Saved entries
# # #

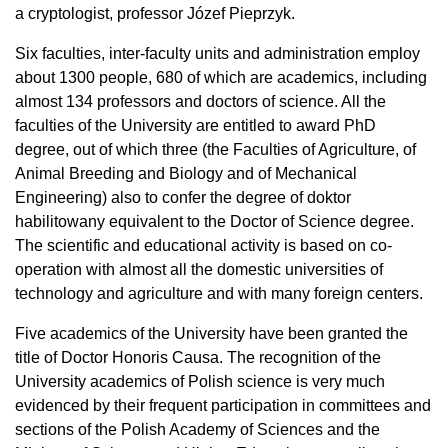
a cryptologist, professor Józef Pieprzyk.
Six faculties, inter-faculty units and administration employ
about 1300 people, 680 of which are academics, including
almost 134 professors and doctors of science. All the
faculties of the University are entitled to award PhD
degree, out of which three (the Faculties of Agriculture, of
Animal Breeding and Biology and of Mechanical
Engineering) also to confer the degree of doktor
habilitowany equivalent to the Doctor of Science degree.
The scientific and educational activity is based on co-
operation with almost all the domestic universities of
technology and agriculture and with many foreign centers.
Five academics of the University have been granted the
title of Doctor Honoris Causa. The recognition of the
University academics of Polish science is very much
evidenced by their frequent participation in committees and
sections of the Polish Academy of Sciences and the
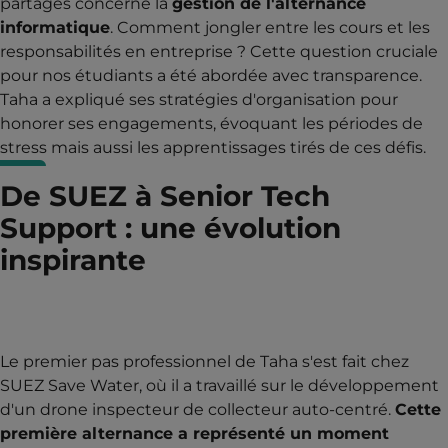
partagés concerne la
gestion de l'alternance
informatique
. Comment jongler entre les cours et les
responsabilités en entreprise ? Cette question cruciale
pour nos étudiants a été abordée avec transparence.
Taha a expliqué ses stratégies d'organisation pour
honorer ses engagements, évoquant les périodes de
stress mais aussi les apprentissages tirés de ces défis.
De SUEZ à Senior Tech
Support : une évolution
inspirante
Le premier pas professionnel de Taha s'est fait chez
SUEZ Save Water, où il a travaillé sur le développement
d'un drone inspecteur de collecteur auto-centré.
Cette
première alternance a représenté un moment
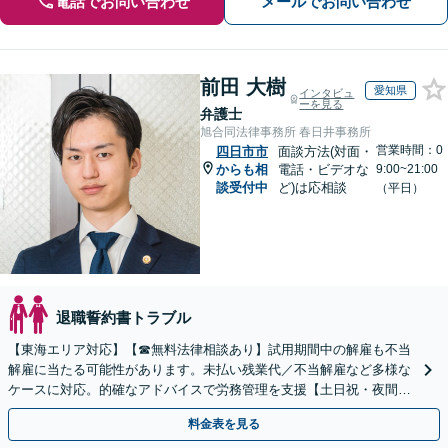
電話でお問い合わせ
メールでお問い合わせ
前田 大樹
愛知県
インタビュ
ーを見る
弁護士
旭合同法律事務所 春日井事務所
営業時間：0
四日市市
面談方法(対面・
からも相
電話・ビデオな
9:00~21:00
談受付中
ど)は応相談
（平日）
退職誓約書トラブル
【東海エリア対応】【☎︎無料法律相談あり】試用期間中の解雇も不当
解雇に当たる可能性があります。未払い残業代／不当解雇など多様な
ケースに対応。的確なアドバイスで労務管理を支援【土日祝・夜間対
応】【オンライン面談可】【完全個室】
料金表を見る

# # #

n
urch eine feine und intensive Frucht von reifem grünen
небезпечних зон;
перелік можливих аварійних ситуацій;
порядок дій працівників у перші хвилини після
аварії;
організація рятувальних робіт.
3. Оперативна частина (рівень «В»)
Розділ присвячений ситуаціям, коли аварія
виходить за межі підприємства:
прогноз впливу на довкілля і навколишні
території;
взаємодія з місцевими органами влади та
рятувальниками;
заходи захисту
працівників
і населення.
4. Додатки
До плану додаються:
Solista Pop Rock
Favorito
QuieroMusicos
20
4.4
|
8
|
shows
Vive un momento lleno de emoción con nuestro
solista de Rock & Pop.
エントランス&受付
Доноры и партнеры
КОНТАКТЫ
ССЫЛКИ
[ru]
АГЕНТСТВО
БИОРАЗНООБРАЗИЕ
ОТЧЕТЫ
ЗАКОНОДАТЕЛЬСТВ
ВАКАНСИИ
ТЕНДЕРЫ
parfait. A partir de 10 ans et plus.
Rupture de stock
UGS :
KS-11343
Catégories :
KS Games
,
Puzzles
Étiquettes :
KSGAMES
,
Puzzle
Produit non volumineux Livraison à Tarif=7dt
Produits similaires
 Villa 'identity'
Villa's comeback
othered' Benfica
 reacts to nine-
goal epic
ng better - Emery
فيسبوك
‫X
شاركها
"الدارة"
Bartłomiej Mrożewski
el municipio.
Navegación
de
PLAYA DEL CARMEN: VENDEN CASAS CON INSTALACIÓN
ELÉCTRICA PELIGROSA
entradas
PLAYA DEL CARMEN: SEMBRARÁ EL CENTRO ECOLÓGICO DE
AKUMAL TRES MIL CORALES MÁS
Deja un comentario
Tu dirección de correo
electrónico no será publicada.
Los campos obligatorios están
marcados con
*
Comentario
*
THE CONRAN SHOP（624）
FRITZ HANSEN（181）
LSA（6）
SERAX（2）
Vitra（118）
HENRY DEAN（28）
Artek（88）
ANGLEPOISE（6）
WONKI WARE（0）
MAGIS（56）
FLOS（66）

# # #

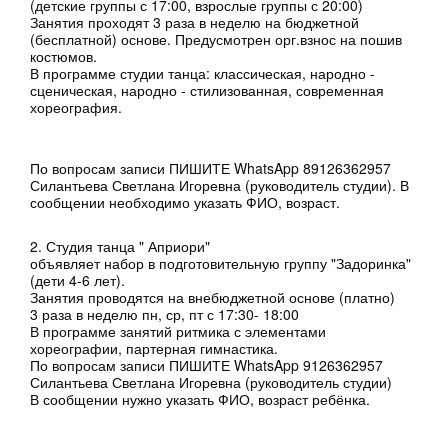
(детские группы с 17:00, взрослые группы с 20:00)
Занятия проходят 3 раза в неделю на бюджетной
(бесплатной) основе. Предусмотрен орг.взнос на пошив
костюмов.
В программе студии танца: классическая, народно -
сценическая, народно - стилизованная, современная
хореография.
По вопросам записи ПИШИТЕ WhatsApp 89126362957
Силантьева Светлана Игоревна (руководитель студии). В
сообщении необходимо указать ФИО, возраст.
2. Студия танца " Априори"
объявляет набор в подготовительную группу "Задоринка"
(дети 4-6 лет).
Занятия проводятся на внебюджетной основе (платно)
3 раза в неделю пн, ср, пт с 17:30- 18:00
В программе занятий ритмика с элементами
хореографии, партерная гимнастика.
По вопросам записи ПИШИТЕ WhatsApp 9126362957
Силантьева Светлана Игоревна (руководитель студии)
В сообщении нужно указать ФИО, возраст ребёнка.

# # #

▶ _What is needed_: Arrange the lines of the material from the line containing "a cryptologist, professor Józef Pieprzyk." up to and including the line containing "faculties of the" as a JSON list of strings, with one string per line and no blank lines.

▶ _Answer to this exercise_:
[
  "a cryptologist, professor Józef Pieprzyk.",
  "Six faculties, inter-faculty units and administration employ",
  "about 1300 people, 680 of which are academics, including",
  "almost 134 professors and doctors of science. All the",
  "faculties of the University are entitled to award PhD"
]